On 23 July 1909, Curtin wrote again to Jessie. Only one page seems to have survived of this letter. In it, he announces that his family has moved to 93 Barkly Street in Brunswick. It was still within the circumscribed square of Brunswick’s Irish town but it was a move up in the world to a larger house that was made possible by the continued security of his job at Titan. They had been thinking of ‘a change for a very long while and at last have done the deed’, declared Curtin. He also told her of a theatre party he had attended which ‘had a good muster and went off right merrily’ despite Curtin being disappointed by the performance. And, as usual, he reported on the doings of the Bruce girls, Jen and Yat, who had been attending nature study classes at the Socialist Sunday school where they appeared each week ‘armed with bottles or card-board boxes full with grubs, worms, moths, beetles, flies and something which looked much like a small alligator . . .’22
On 9 December 1909, Curtin was again apologising profusely to Jessie, conceding that he was ‘an awful criminal in not having replied sooner’ but claiming that his mind was ‘a desert waste’ with ‘not an idea of any sort . . . to relieve the situation’. He resorted to relating the plot of his latest read, ‘a real, everyday, silly, but wondrously interesting novel’, yet another romantic adventure, this time by Robert Buchanan. It was not just for Jessie that Curtin read such books. All his life, he would retain his taste for such light reading to while away the idle moments and, presumably, provide relief from Marx’s Das Kapital and other such tomes.23 Like his long walks they may also have served as a means to divert him from bouts of depression.

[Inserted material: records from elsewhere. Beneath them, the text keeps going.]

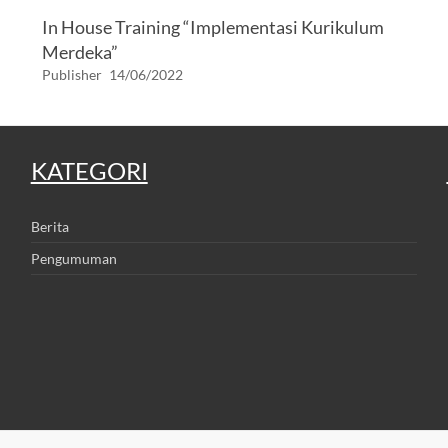
In House Training “Implementasi Kurikulum
Merdeka”
Publisher
14/06/2022
KATEGORI
Berita
Pengumuman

For nearly seven years, Curtin had been sustained in his ardent commitment to the socialist struggle by the inspiring presence of Tom Mann. However, Mann had set his sights on a wider field of struggle. Like many, he could sense the looming signs of war in Europe but saw such a climactic conflict as providing an opportunity for the workers to rise up and pursue the revolutionary road. Such a war, Mann confidently believed, would be the last gasp of capitalism. Tillett had pressed him to return to Britain in 1908 but Mann had gone instead to Broken Hill where the prospects for a working-class victory seemed good. Now, at the end of 1909, he was determined to be off, although he apparently had to beg his fare from sympathisers. The VSP organised a farewell concert for Mann at Melbourne Town Hall, but only one Labor MP bothered to join the crowd of well-wishers. Curtin was among the speakers, declaring that Mann ‘had made their socialist faith possible’.24
The historian of the Socialist Party has claimed that Mann left Victorian socialists ‘divided against each other and more intransigent in a variety of views than when he had arrived seven years earlier’, while the Socialist Party ‘had virtually destroyed its identity with the traditional bases of working class aspiration in that State, without offering a satisfactory solution’.25 This is rather harsh on Mann. He could hardly be expected to put aside his cosmopolitanism and opposition to militarism and embrace the Labor Party with its platform of racial purity, compulsory military training and its lukewarm support, at best, for socialist measures. From a different perspective, Bertha Walker concluded:
Tom had taught Australia a great deal. He had pioneered mass organisation, emphasised theory, showed that socialism was not purely ‘continental’ but applied to all countries; he broke down chauvinism and introduced internationalism; he taught them the necessity of militant class struggle in a class war. Above all he taught them not to fear the word ‘revolution’.26
These were certainly the lessons that Curtin had learnt from the man he called the ‘man of men’. Back in London, Mann would dedicate the remaining three decades of his life to the industrial organisation of the workers, both in Britain and elsewhere, and later as a high-profile committee member, to the work of the British Communist Party.27
On 30 December 1909, Elsie and Tom Mann and their children climbed aboard the steamship Commonwealth on the pier at Port Melbourne where he had made many a speech. Now the ardent addresses were for him as tearful friends and supporters, who had accompanied the couple aboard ship, returned to the wharf to sing his praises in speeches and songs.28 As the ship headed into the bay and the departing socialists straggled away, Curtin must have wondered what would become of the movement without the inspirational leadership of Mann. His own course, though, was clear. It was to pursue the new strategy of working mainly through the union movement to achieve socialism. Before long, both he and Hyett would be leading members of Melbourne’s trade union movement and Curtin would have found someone to replace Annie Gunn in his affections.